There’s another option here, though. Potentially, Kennedy (or even Roberts) could side with the court’s liberal justices on HB2, at which point it doesn’t matter that there are only eight justices. A 5-3 ruling carries as much weight as far as setting a precedent as a 4-4 ruling, so the stakes have changed on a national level. Barring one of the court’s liberal justices making a shocking break from their previously held beliefs, laws similar to HB2 can’t be affirmed as constitutional across the country, but they can be found unconstitutional. That doesn’t mean much to Texas, but it means a lot to folks outside of the Fifth Circuit’s domain.
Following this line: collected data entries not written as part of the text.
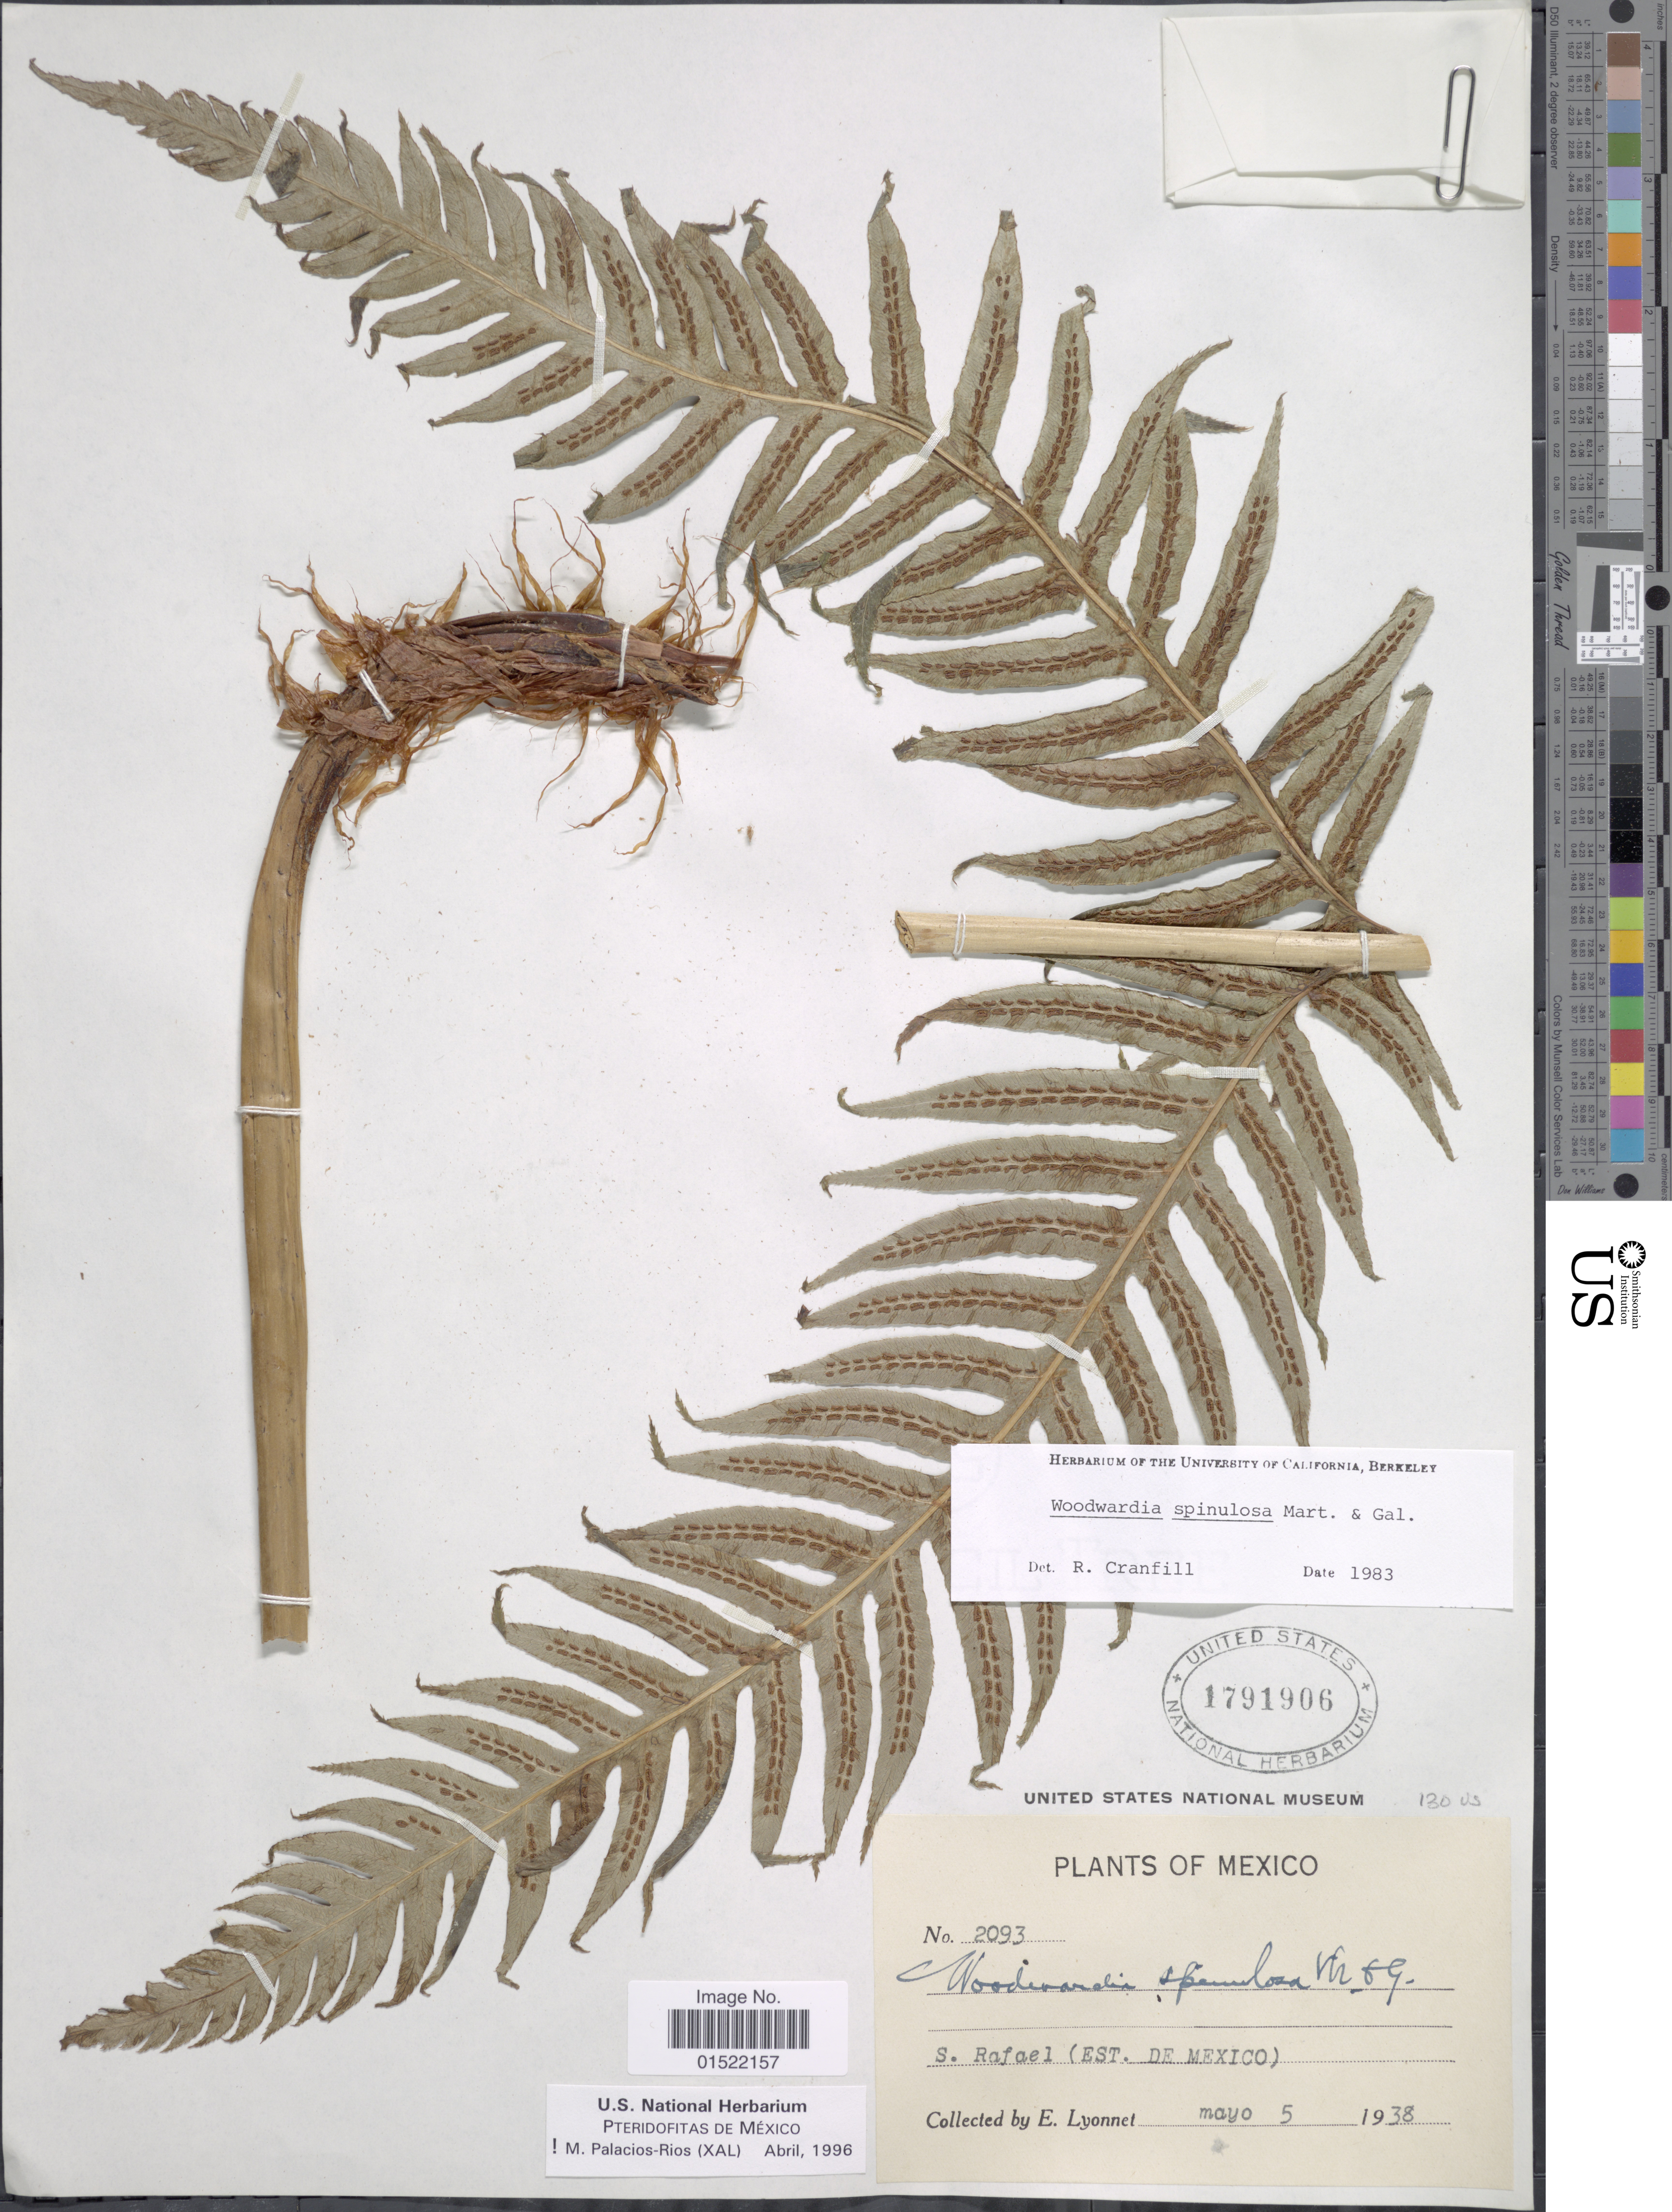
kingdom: Plantae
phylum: Tracheophyta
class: Polypodiopsida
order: Polypodiales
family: Blechnaceae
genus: Woodwardia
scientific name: Woodwardia spinulosa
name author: M. Martens & Galeotti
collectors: E. Lyonnet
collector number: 2093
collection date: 1938-05-05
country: Mexico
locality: S. Rafael (Est. de Mexico)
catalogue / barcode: US 1791906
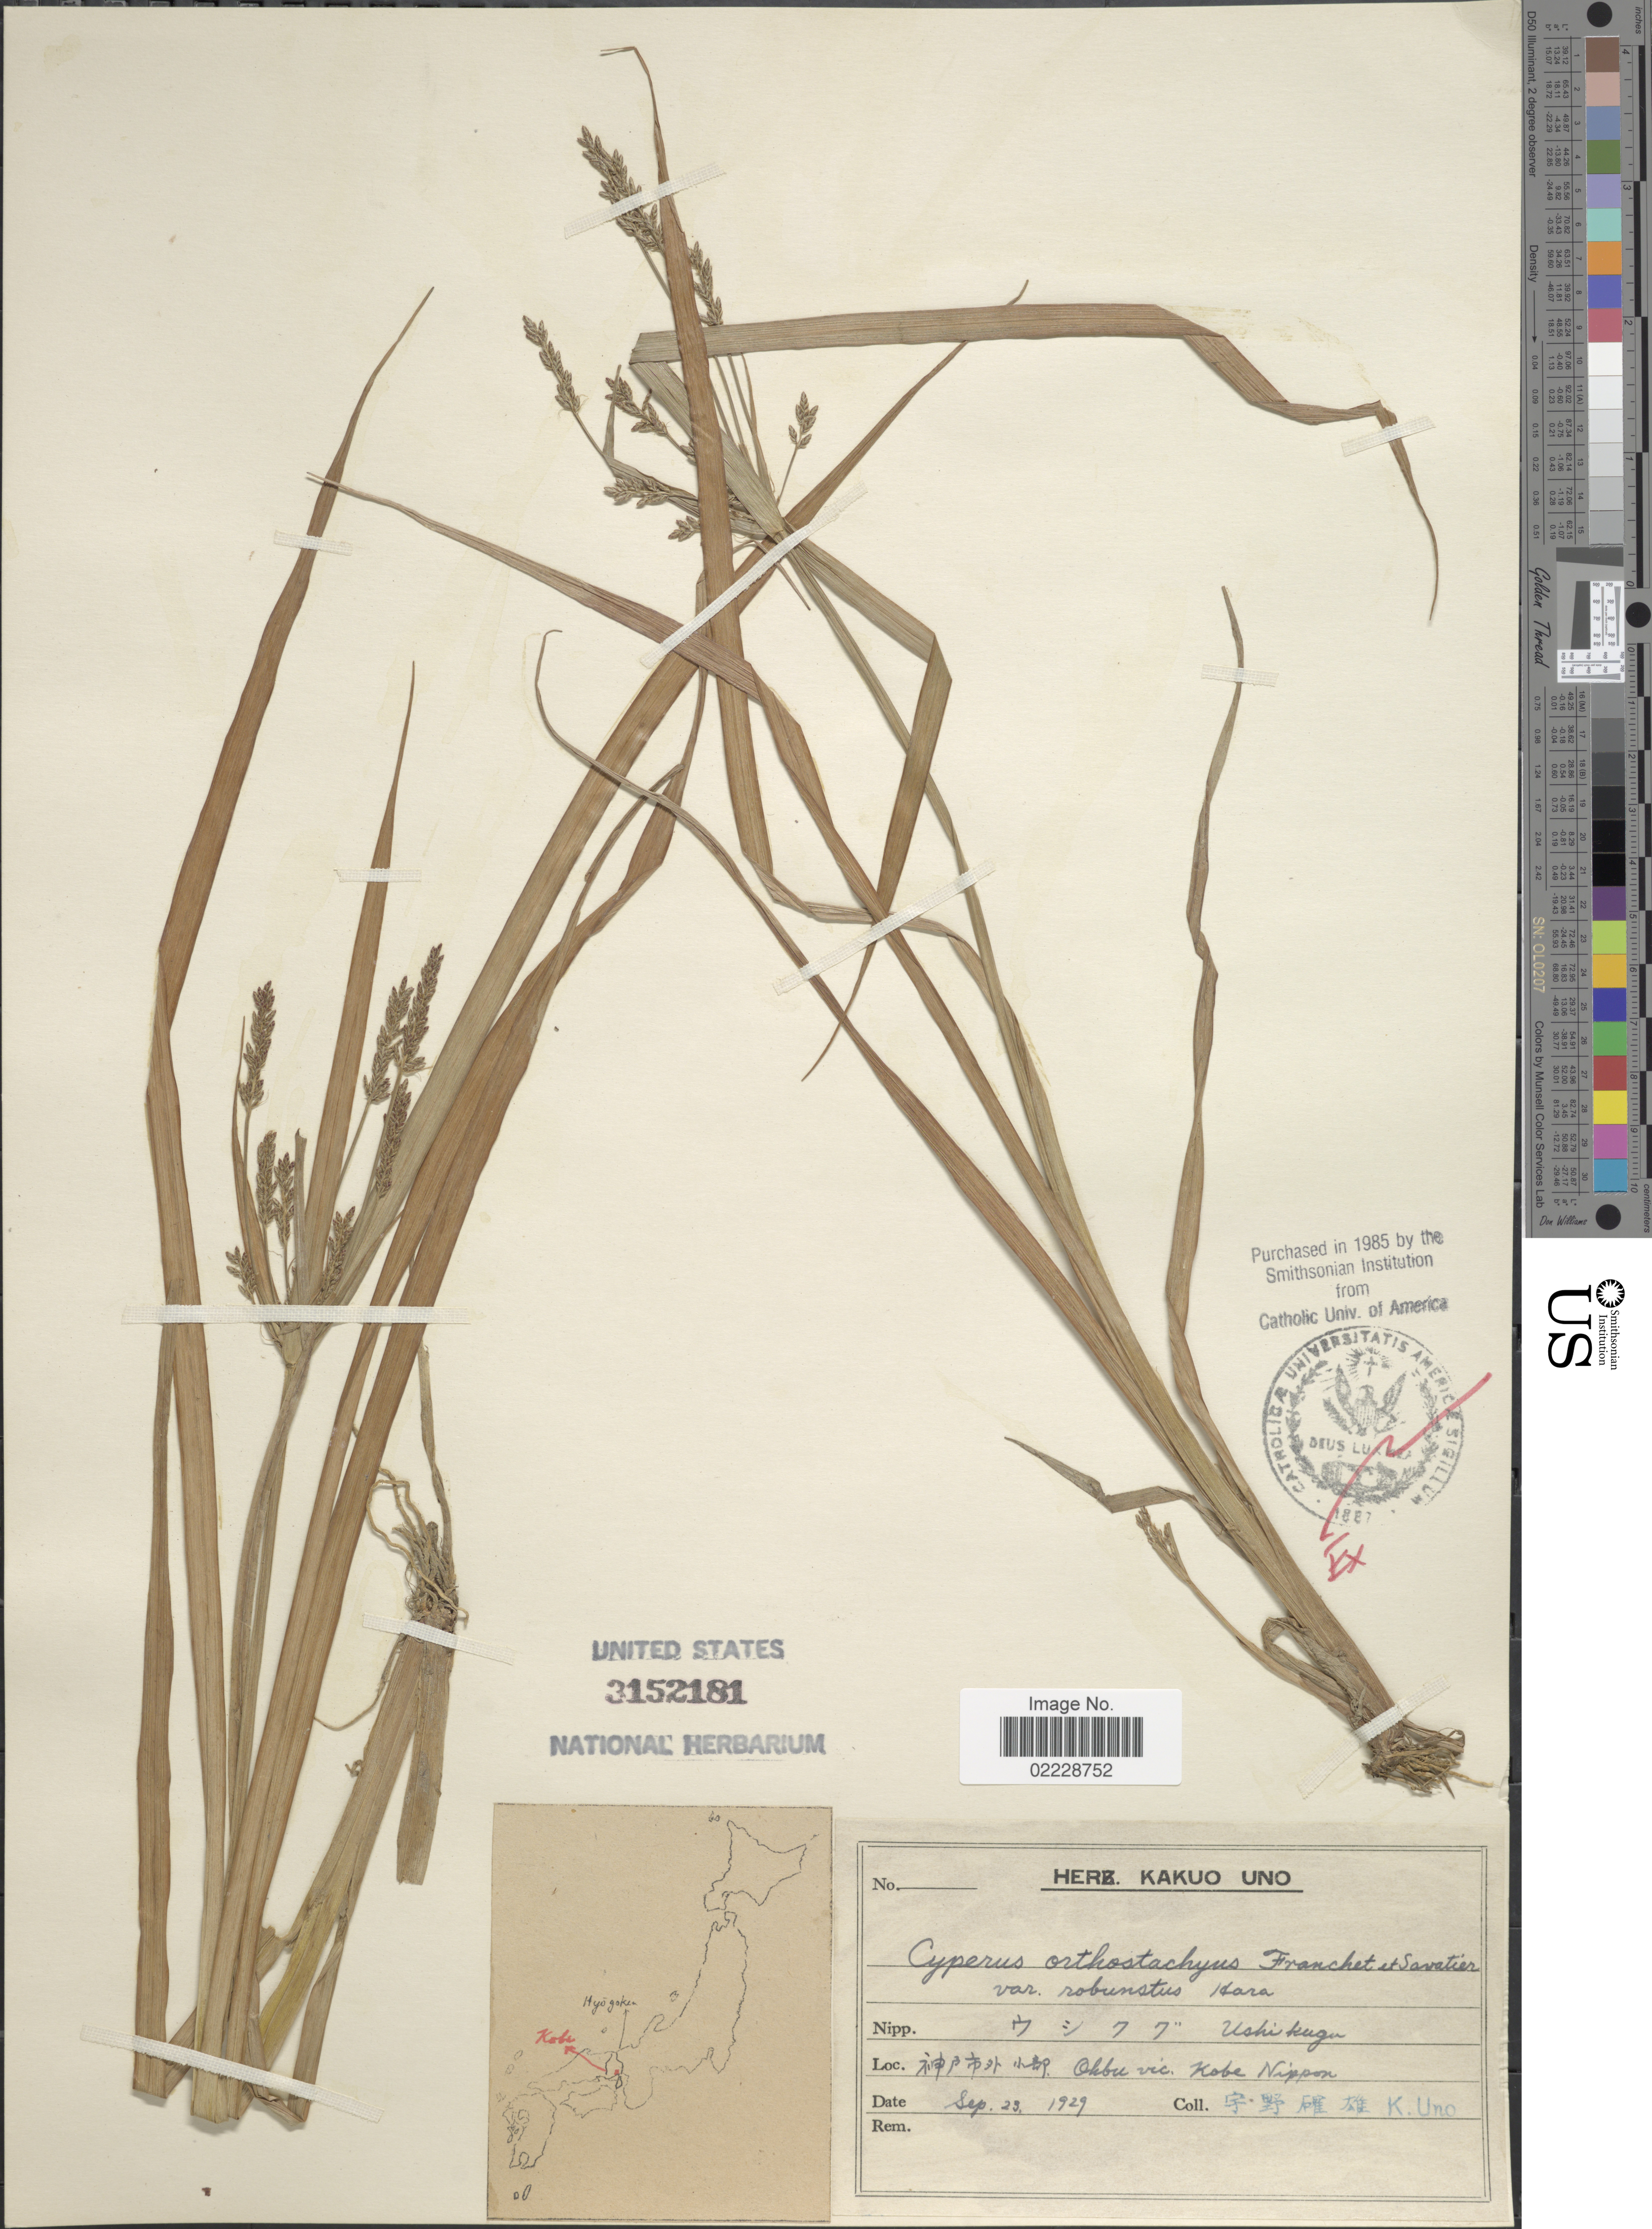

What It Means For Abigail Fisher vs. UT

Abigail Fisher vs. the University of Texas is a major case that could mean the end of affirmative action across the country. Curiously, the case already only had eight justices hearing it—Elena Kagan had recused herself after serving as Solicitor General for the federal government when it filed an amicus brief in the case when it was before the Fifth Circuit.

The case revolves around a challenge from Fisher, a white student who was not accepted by the University of Texas, that the school’s policy of considering race as a factor in its admissions policy constituted discrimination. She sued the school and her lawyers appealed up to the Fifth Circuit, which ruled in favor of UT. Her lawyers then took it to the Supreme Court in 2012.

Without Kagan or Scalia, the seven justices of the Supreme Court are more likely to reach a precedent-setting conclusion. What that conclusion will be, though, is still up in the air, as the judges aren’t guaranteed to rule along their typical split. The Supreme Court first heard Fisher vs. UT in 2012, but didn’t reach a conclusion—instead, the court ruled that the Fifth Circuit needed to apply stricter scrutiny to the case and sent it back down to them by a 7-1 margin (Kagan was still recused; Ruth Bader Ginsburg was the lone dissent).

The Fifth Circuit heard the case again in 2014, and once more found for UT. Fisher’s lawyers then appealed once more to the Supreme Court, which brings us to the point we’re at now. The arguments have already been heard, but Scalia’s opinion will no longer be factored into the decision. That leaves everything to Sotomayor, Ginsburg, Breyer, Kennedy, Alito, Thomas, and Roberts.

We already know exactly how Ginsburg and Thomas feel—they both wrote opinions the first time around on the merits of the lawsuit (Ginsburg found them insufficient to challenge race-based admissions; Thomas found that UT’s policy was unconstitutional). Kennedy, who wrote the opinion for the court, focused mostly on why the Fifth Circuit needed to spend more time with it.

It’s possible that the Supremes kick it back down to the lower court once again. Indeed, if the court is interested in buying more time while they await a ninth member, that might be the best way to handle a case with such high stakes. But if not, a court without Scalia will be making a decision with just seven justices.